Restoring Tahoe Headwaters
The NFF’s largest Treasured Landscapes site, the Tahoe Headwaters, covers 614,000 acres in the Sierra Nevada Mountains. Rising from low-elevation foothills to nearly 11,000 feet around Lake Tahoe, its forests include blue oak, ponderosa and sugar pine, red fir, lodgepole pine and western white pine.
With the Truckee River draining Lake Tahoe and running east and the American and Yuba Rivers running west, the Tahoe Headwaters provide drinking water to nearly 12 million people and support thousands of acres of farmland in Nevada and California. Myriad lakes, canyons, and peaks – including the Granite Chief Wilderness, Tahoe Rim Trail, and a section of the Pacific Crest Trail – attract over 24 million annual visitors, including hikers, hunters, anglers, bikers, off-highway-vehicle enthusiasts, skiers and climbers.
The Need for Landscape Restoration.
Several forces stress the landscape. A century of fire suppression has led to uncharacteristically dense forests whose composition has shifted from fire-evolved conifers to shade-tolerant fir and cedar. Grazing and mining have degraded stream channels, riparian habitat and meadows. Invasive plant and animal species have disrupted food webs and outcompeted native species like the endangered Lahontan cutthroat trout.
Increased human use has generated unauthorized trail networks, illegal parking hazards and traffic delays comparable to major cities, which are impacting water quality and quality of life for residents and visitors.

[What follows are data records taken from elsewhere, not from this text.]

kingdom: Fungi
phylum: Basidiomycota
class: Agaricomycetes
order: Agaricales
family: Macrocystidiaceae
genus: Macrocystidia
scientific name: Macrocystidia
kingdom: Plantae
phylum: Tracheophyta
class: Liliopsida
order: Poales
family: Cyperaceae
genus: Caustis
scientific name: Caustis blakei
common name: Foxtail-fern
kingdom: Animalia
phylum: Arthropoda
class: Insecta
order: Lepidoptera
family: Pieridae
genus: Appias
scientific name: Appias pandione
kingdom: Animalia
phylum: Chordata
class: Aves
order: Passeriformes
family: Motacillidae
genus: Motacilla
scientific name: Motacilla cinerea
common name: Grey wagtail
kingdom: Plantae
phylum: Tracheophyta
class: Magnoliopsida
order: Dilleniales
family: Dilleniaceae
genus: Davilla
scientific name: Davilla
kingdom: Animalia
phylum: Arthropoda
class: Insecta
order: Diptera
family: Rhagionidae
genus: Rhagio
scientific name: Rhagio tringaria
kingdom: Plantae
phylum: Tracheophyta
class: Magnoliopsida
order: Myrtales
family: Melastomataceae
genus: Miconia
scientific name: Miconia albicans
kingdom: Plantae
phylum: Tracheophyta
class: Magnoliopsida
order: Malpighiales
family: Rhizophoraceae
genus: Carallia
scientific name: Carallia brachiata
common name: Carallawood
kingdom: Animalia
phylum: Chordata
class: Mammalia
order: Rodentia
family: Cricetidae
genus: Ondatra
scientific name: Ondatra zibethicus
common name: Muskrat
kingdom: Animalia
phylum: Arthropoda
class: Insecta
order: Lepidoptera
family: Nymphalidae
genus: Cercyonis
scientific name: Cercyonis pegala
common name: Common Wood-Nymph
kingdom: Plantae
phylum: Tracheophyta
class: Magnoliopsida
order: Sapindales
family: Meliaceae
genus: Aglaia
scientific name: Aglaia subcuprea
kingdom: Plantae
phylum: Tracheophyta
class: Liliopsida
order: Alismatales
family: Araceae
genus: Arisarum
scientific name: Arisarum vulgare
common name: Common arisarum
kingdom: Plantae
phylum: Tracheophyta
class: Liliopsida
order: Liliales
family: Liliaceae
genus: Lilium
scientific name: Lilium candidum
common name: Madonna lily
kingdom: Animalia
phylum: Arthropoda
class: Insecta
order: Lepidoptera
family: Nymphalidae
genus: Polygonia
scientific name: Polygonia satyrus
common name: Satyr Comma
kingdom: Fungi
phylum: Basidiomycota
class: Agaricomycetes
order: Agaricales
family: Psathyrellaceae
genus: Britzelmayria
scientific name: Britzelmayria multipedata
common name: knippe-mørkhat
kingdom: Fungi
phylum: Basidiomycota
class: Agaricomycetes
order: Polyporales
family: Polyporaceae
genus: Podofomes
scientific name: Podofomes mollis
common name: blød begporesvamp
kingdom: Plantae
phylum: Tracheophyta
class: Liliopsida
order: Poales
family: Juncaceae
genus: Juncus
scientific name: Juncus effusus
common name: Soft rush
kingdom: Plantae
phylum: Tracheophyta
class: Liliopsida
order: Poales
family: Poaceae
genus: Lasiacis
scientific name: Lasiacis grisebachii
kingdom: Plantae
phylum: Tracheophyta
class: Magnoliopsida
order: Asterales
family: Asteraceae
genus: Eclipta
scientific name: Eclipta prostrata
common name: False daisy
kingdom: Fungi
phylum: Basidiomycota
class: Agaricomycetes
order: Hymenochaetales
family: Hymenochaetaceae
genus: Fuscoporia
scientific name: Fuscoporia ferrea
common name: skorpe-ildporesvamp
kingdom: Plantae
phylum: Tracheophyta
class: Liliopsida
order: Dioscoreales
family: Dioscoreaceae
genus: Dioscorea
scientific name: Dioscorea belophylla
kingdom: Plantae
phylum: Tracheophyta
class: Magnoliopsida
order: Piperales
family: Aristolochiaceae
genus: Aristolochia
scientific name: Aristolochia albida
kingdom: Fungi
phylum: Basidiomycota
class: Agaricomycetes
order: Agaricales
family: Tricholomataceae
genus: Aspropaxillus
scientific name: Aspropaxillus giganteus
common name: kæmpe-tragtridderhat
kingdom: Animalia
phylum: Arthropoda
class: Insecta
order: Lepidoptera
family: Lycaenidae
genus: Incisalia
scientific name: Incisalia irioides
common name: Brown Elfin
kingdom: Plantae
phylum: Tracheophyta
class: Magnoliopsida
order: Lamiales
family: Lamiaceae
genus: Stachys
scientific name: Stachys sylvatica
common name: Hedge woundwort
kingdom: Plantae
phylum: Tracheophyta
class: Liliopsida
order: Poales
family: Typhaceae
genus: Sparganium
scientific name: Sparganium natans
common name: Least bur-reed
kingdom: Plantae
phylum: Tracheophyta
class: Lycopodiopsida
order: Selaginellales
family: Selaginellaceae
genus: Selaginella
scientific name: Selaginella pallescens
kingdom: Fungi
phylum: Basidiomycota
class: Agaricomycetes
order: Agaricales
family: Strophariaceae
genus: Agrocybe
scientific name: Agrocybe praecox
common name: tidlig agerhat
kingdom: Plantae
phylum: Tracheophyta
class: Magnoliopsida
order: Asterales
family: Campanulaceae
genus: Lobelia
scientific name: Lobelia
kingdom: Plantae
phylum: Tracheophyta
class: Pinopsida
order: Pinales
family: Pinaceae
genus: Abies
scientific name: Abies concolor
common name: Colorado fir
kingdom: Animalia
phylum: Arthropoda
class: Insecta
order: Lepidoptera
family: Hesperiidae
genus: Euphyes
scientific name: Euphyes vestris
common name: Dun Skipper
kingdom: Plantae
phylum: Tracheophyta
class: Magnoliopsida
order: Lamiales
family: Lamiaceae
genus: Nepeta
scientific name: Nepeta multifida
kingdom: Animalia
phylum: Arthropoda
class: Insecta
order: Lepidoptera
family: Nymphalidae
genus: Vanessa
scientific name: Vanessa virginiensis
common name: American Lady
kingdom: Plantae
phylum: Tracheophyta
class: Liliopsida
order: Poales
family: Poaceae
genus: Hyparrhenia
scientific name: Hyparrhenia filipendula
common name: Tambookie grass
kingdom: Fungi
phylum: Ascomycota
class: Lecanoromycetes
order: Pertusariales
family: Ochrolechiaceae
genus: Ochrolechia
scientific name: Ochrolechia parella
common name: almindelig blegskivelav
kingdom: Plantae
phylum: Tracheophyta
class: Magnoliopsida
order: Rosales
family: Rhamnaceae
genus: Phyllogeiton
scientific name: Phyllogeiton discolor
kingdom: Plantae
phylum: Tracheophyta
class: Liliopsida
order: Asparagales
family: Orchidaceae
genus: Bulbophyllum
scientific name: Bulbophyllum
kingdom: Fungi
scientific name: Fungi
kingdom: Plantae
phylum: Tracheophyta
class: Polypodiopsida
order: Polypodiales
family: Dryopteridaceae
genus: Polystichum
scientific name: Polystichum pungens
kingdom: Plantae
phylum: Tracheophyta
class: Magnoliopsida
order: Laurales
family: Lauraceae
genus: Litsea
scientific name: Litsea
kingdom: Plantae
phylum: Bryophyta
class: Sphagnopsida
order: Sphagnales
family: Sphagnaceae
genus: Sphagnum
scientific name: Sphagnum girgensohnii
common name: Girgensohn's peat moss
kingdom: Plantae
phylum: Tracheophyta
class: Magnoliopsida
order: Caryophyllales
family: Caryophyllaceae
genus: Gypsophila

Compounded by a multi-year drought and increasing average temperatures, these forces increase the risk of uncharacteristic wildfire and widespread tree mortality caused by bark beetles.
Increasing the Pace and Scale of Restoration
The National Forest Foundation is working with the U.S. Forest Service and partners to thin vegetation with a combination of mechanical treatment and prescribed fire, eradicate invasive species, restore meadows to improve water flows, and repair trails and trail-related damage.
What makes the Tahoe Headwaters site stand out, however, is our commitment to piloting ways to increase the pace and scale of this much needed restoration.
Our strategies include:
- Investing in quantifiable benefits for water supply and carbon sequestration;
- Integrating sustainable recreation throughout planning;
- Using science to help managers overcome persistent barriers;
- Finding economically viable ways to process biomass and small-diameter wood products;
- Working across jurisdictions to implement large-scale prescribed burns; and
- Demonstrating how to expand restoration activities by assessing entire landscapes, identifying the most strategic large-scale treatments, and implementing multiple projects accordingly.
A cornerstone of the Tahoe Headwaters work is ongoing engagement with local communities and a wide range of interests. Both the Tahoe National Forest and the Lake Tahoe Basin Management Unit have established stakeholder groups that help conceptualize, plan, implement and monitor restoration initiatives, while sharing information and obtaining diverse public input through proactive communication.
The NFF and its partners are committed to providing multiple ways to steward these lands. These include regular volunteer and field visit opportunities and potential citizen science programs focused on water quality and wildlife monitoring.